Cronaca

Emergenza sociale: aumentano i monzesi che si rivolgono alla mensa dei frati francescani

In un anno la mensa gestita da fra' Celestino Pagani ha distribuito oltre 9 mila pasti. Per Pasqua colombe e uova di cioccolato per le famiglie, kit per l'igiene per i single

Molti monzesi sono stati messi in ginocchio dalla pandemia. Aumentano le famiglie in difficoltà, ma anche i single e gli anziani che vivono da soli. Per i frati del Santuario della Madonna delle Grazie di Monza le richieste di aiuto sono quasi raddoppiate. Sono 9 mila i pasti distribuiti dall’inizio dell’emergenza sanitaria dai religiosi di via Montecassino (al terzo posto dopo le mense francescane di Milano e Pavia): in media circa 25 pasti al giorno da marzo dell’anno scorso ad oggi, con richieste di aiuto che continuano ad aumentare. Un lavoro senza sosta, e riorganizzato in base alle prescrizioni anti contagio, quello che viene portato avanti da fra' Celestino Pagani – responsabile della mensa dei poveri di Monza – e dai suoi colleghi delle 14 mense francescane sostenute dal progetto Operazione Pane dell’Antoniano di Bologna.

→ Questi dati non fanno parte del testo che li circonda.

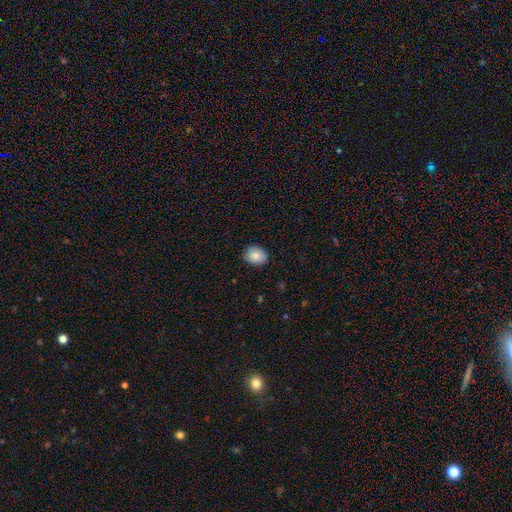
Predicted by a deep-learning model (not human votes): smooth_or_featured: smooth (p=0.84) [alt: star or artifact p=0.08]
how_rounded: round (p=0.58) [alt: in between p=0.41]
merging: none (p=0.85) [alt: minor disturbance p=0.12]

I frati contro il covid distribuiscono pranzi d'asporto

Non potendo più allestire la classica mensa - che già prima dell’emergenza sanitaria era molto frequentata dalle persone in difficoltà - i frati francescani di Monza si sono organizzati con la distribuzione di kit alimentari (con primo, secondo, contorno, pane, frutta o dessert) che gli utenti possono consumare all’esterno della struttura. Per Pasqua la mensa monzese ha pensato, oltre al classico pranzo pasquale (da asporto), anche a un piccolo dono per le persone che stanno attraversando un momento di difficoltà economica. Un dolce uovo di Pasqua e una colomba per famiglie fragili con minori, e un kit per l’igiene personale per i single.

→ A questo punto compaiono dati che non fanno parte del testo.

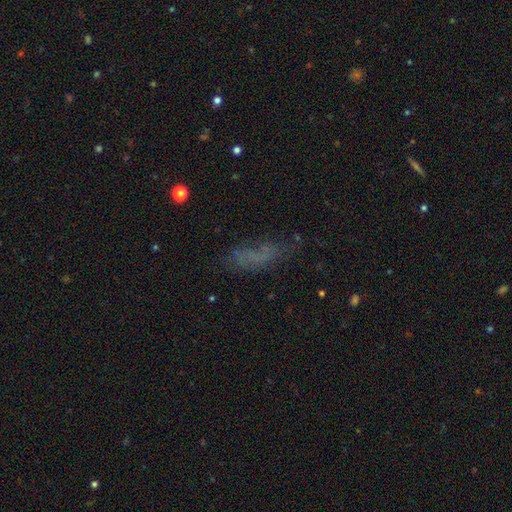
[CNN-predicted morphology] Smooth or featured: smooth — 55% (featured or disk — 25%)
How rounded: in between — 50% (cigar-shaped — 47%)
Merging: none — 53% (minor disturbance — 24%)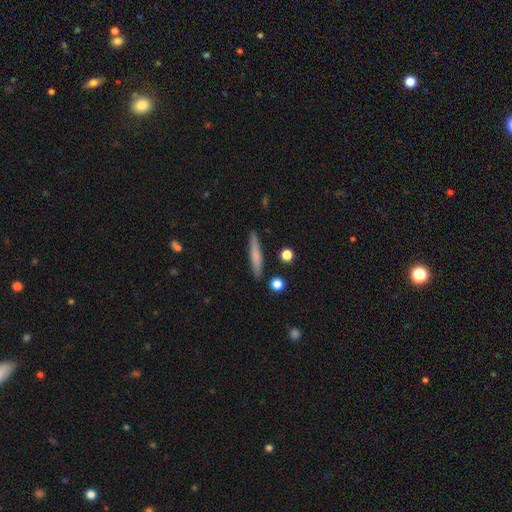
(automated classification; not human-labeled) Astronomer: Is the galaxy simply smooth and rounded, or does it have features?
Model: smooth — 67%.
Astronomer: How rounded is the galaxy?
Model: cigar-shaped — 93%.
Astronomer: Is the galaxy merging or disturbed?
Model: none — 89%.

Sono 120 mila i pasti distribuiti dai frati nelle mense lombarde

I numeri della solidarietà delle mense francescane in questo anno di emergenza sanitaria è impressionante. Rispecchia il periodo di grave difficoltà economica che stanno attraversando molte famiglie, anche del territorio di Monza e Brianza, spesso messe in ginocchio dalla perdita del posto di lavoro. È in aumento infatti il numero di persone che non riescono più a fare la spesa. Sono 120 mila i pasti distribuiti in Lombardia dalle mense francescane: 68 mila nel solo capoluogo meneghino. Sono invece 500 mila i pasti distribuiti dalle 14 mense francescane presenti in tutta Italia con un'impennata delle richieste del 40 per cento in più rispetto al periodo pre covid.

"Il covid ha scatenato un'emergenza sociale"

L’emergenza oltre a generare una drammatica crisi sanitaria, sta indebolendo fortemente anche il tessuto sociale, peggiorando la condizione dei più fragili e mettendo in difficoltà tante famiglie che prima di questa pandemia vivevano una vita serena – spiega fratel Giampaolo Cavalli, responsabile dell’Antoniano- . Dal nostro osservatorio notiamo un’importante crescita delle persone e delle famiglie che hanno bisogno di aiuto: i nostri volontari ci segnalano, tra i nuovi ospiti delle mense francescane, tante persone che hanno perso il lavoro in seguito all’emergenza e che spesso fanno anche fatica a chiedere aiuto perché provano quasi vergogna per la loro nuova condizione e intere famiglie, spesso con bambini piccoli, che a causa della pandemia si sono trovate in difficoltà”.